Scare-mongering Film Causes Outrage

A TV journalist has been accused of letting her experiences in the hands of Chechen kidnappers cloud her professional objectivity

Scare-mongering Film Causes Outrage

A TV journalist has been accused of letting her experiences in the hands of Chechen kidnappers cloud her professional objectivity

Despite a furious outcry across the North Caucasus, Russian state TV is continuing to broadcast a controversial reportage which claims the region has become a hotbed of religious extremism.


"The Caucasian Crescent" is a serialised documentary by Yelena Masyuk, the former NTV journalist whose reports from the frontline during the first Chechen campaign incensed the Russian authorities. Masyuk hit the headlines herself in 1997 when she was kidnapped and held for ransom by a Chechen crime gang.


"The Caucasian Crescent" focuses on the rise of Wahhabism - a doctrine which promotes a return to traditional Islamic values - in the republics of Kabardino-Balkaria and Karachaevo-Cherkessia.


The film's message is unambiguous - it sets out to show that the extremist groups are actively recruiting disaffected young people across the region and thus "pose a real threat to security in Russia today".


One of the main centres of Wahhabism is named as Tyrnyauz, a town west of Nalchik, which was recently devastated by a series of mudslides and is still counting the costs of the tragedy.


The first part of "The Caucasian Crescent" was screened in September and sparked mass protests in Karachaevo-Cherkessia. Thousands of people from the Malo-Karachaevsky and the Adyge-Khablsky regions staged public meetings to demand intervention from the Kremlin.

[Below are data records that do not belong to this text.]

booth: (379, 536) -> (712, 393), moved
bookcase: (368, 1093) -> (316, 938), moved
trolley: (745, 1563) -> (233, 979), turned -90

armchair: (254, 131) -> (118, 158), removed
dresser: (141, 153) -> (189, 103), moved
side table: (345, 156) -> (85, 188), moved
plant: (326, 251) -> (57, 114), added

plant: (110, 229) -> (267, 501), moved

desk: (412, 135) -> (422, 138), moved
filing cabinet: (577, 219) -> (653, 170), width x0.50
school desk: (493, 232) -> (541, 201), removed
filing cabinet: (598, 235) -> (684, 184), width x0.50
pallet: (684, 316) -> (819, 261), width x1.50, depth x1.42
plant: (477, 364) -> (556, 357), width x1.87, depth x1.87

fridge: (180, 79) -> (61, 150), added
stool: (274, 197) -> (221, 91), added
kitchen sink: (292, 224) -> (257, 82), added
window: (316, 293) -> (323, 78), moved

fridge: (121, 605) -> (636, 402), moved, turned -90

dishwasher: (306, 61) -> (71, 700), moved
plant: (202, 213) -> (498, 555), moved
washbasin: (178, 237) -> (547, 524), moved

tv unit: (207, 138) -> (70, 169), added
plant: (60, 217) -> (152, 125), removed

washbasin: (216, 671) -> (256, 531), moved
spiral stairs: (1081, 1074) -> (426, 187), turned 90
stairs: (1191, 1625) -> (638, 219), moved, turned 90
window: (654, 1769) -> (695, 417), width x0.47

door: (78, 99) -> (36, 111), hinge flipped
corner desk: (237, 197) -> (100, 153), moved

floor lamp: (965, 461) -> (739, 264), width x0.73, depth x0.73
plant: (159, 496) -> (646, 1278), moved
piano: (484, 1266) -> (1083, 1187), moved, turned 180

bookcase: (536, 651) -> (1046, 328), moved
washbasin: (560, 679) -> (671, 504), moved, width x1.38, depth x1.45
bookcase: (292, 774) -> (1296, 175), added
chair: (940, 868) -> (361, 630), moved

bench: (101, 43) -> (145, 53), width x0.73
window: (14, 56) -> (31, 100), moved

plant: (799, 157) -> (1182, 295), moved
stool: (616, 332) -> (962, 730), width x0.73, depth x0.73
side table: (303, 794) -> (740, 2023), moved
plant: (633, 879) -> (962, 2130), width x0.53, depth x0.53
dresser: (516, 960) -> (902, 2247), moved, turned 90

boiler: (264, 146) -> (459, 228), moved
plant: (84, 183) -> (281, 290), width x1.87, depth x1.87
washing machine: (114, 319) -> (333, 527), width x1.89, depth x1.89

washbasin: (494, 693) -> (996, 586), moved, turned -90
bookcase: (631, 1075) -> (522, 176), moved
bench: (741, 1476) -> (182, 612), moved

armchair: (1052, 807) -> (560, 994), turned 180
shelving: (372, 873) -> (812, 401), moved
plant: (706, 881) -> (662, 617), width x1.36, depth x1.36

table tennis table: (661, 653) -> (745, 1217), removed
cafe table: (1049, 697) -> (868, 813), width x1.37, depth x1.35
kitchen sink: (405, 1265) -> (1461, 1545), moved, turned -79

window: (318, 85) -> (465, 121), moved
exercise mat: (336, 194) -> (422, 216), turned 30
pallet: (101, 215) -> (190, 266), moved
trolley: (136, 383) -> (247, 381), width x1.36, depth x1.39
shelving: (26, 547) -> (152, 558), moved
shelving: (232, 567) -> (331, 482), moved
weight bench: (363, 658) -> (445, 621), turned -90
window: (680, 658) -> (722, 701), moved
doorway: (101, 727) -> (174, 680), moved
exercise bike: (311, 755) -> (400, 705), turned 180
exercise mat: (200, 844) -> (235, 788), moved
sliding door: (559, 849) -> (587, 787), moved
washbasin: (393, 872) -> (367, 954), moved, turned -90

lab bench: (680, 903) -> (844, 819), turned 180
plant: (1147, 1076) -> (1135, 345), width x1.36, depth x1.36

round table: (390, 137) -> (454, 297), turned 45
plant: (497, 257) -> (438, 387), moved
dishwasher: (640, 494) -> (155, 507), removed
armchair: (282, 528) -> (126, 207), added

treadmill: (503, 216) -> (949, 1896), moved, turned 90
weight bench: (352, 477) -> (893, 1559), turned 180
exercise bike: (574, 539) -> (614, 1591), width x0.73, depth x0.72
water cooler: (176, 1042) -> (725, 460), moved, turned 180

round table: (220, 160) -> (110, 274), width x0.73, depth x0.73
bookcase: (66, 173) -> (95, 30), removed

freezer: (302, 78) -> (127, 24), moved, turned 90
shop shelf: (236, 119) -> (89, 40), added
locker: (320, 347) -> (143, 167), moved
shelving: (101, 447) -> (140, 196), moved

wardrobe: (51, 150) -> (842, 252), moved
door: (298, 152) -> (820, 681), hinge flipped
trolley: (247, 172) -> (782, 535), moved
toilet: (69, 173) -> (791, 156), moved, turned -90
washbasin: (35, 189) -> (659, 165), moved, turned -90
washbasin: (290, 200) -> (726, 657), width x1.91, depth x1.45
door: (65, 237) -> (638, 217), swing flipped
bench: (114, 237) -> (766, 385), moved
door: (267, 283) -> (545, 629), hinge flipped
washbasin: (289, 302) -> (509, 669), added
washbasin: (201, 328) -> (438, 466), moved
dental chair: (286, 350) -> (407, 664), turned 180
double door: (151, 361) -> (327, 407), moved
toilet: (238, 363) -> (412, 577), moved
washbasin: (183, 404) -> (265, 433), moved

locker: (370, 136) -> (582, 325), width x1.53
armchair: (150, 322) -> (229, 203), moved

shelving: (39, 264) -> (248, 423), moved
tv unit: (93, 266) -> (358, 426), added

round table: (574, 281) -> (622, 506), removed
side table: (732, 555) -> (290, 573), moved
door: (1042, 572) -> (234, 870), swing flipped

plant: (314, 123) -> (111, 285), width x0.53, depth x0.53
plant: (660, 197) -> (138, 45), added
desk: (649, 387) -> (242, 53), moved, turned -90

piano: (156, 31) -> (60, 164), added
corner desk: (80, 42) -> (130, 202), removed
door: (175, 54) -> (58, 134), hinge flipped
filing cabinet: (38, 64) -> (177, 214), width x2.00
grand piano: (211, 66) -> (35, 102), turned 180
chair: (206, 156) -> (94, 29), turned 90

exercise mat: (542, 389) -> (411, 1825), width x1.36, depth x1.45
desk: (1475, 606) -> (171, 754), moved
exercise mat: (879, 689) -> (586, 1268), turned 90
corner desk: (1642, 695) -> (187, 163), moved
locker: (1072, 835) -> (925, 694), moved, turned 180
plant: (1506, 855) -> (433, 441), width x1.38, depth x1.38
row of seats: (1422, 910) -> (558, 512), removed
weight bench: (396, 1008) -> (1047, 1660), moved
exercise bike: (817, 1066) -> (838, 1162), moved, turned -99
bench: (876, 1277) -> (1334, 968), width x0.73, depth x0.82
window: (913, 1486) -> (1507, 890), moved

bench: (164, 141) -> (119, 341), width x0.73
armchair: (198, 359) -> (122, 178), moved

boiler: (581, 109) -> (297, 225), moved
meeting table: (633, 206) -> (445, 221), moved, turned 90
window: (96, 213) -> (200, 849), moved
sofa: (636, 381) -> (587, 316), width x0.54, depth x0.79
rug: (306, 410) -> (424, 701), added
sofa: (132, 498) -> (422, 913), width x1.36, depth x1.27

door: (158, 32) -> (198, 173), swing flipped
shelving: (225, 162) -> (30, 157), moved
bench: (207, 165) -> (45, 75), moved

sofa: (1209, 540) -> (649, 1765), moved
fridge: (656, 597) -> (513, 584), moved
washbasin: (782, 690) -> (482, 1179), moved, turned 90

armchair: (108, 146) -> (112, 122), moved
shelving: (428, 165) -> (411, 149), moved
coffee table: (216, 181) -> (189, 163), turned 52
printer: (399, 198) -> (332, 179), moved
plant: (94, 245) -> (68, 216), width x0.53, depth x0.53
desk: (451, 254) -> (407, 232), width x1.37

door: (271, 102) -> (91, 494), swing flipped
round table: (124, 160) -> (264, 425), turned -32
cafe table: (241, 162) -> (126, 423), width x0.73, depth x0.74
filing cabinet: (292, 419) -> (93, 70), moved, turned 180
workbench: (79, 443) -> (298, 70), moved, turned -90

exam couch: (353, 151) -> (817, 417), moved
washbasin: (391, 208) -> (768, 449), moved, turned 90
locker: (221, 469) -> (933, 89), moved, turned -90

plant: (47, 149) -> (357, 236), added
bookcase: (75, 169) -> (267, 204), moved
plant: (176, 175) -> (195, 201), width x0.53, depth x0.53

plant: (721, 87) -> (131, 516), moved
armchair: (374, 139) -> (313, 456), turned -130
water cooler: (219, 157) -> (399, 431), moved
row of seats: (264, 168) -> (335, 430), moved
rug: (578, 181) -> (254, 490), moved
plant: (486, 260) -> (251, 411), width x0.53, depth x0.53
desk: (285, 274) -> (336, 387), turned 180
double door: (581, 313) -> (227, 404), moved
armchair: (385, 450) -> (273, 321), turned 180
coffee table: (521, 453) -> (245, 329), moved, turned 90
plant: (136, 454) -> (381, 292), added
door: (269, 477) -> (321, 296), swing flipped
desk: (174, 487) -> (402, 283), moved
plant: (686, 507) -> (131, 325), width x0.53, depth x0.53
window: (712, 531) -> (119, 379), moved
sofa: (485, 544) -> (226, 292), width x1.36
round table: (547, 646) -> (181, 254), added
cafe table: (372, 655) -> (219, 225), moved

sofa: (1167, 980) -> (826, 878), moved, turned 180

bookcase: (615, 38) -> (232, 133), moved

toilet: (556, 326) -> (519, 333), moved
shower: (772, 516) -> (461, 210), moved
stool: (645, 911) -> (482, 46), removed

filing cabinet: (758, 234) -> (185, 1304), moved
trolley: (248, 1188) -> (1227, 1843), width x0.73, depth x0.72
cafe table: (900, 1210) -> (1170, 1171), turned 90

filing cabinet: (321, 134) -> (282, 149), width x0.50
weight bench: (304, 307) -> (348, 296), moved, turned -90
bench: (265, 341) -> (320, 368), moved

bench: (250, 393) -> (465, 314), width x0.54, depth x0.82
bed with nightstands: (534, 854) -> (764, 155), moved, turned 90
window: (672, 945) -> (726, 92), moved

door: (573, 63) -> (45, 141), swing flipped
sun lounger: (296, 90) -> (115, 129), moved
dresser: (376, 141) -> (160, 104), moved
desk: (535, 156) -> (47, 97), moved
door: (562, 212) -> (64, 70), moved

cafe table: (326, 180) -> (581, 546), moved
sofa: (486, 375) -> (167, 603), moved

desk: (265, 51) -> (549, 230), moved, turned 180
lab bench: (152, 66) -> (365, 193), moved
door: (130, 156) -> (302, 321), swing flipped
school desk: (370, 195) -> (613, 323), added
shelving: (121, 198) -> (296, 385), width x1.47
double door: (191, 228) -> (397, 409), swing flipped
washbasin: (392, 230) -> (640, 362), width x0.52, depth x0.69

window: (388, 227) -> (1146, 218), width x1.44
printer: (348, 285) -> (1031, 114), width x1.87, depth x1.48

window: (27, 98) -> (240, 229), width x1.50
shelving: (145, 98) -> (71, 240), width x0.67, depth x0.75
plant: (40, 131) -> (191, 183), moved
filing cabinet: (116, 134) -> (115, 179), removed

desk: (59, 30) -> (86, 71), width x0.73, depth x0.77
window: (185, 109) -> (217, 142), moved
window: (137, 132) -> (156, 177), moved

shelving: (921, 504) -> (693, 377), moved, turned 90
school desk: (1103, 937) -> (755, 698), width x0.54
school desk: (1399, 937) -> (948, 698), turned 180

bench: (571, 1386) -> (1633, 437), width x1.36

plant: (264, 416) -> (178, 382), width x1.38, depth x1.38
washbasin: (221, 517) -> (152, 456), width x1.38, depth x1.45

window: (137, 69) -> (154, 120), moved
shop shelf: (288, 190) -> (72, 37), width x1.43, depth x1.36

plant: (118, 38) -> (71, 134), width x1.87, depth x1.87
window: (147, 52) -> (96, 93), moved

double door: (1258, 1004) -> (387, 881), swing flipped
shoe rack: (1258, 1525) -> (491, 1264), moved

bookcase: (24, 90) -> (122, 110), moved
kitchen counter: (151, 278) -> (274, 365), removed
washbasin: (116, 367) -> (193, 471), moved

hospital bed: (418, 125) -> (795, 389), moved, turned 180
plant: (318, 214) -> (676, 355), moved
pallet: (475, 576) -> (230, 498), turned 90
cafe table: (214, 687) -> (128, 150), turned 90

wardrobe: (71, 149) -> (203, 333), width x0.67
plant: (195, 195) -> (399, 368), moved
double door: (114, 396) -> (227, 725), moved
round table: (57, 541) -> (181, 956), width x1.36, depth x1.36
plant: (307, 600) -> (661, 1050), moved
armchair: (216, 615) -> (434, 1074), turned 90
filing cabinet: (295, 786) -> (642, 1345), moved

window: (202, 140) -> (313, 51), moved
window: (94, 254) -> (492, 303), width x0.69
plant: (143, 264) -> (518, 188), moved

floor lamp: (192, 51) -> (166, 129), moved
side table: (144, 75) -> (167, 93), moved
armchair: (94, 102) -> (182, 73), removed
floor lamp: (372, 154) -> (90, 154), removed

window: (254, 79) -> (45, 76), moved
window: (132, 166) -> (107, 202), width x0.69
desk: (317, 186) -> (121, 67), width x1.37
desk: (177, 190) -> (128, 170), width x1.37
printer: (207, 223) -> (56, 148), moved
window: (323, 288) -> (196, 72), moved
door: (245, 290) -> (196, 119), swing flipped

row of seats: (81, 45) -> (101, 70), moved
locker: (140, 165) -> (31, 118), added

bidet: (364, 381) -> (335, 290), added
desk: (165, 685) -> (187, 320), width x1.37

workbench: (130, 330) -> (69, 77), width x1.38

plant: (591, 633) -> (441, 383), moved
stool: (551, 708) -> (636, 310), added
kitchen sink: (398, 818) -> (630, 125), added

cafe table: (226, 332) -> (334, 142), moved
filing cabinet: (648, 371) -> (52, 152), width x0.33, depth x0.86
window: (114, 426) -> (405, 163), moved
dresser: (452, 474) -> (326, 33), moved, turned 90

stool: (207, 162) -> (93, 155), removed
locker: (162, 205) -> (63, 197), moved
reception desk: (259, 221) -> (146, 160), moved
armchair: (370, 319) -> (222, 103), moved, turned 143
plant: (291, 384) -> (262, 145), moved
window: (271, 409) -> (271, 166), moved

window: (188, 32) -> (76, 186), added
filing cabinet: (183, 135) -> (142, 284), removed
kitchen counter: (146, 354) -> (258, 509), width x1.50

Ethnic leaders made a formal appeal to President Vladimir Putin, complaining that the Karachai and Balkar people had been slandered and the reports had grossly distorted the facts. They also asked for a public retraction from RTR, the television station which is broadcasting the series.


Meanwhile, the government in Cherkessk lodged an official complaint with the Russian prosecutor's office, saying that the series was deliberately aimed at causing ethnic unrest in the North Caucasus and therefore contravened the Russian Criminal Code.


Prominent politicians claimed Masyuk's predominantly "negative tone" had been motivated by her own experiences in Chechnya. Together with a two-man camera team, she was taken hostage in Dagestan and held captive in a mountain cave for more than four months. All three were released after NTV paid an undisclosed sum to the kidnappers.


However, although the prosecutor's office has promised an investigation, it has made no effort to suspend broadcasting while the legal process is under way. In fact, RTR promptly launched a powerful advertising campaign to promote the second instalment.


Local observers speculate that "The Caucasian Crescent" was in fact commissioned by the Kremlin in order to fan the flames of ethnic unrest in the North Caucasus. The logic, they say, is simple: by creating phantoms in the south, President Putin's government can divert attention from economic problems at home.


For the North Caucasus republics, this information war is nothing new. The Kremlin has always kept tight controls on reports coming out of this sensitive region. Most of all, this policy has affected Chechnya - an outcast since Soviet airforce general Dzhokhar Dudaev declared independence there in the early 1990s.


The Balkar academic and Duma deputy, Mikhail Zalikhanov, recently told Nalchik journalists of a trip he made to Grozny in 1994 in a bid to persuade Dudaev to avoid all-out war with Moscow.


On hearing Dudaev's defiant reply, Zalikhanov asked, "But how do you intend to fight a war against such a huge military armada and 110 million Russians?" Dudaev thought for a moment, then showed him a large gold ring on his finger. "You see this ring?" he said. "It was a present from the President of America, Bill Clinton, and he told me then that he would always help the Caucasus."


Not a single editor in the North Caucasus dared to print the story.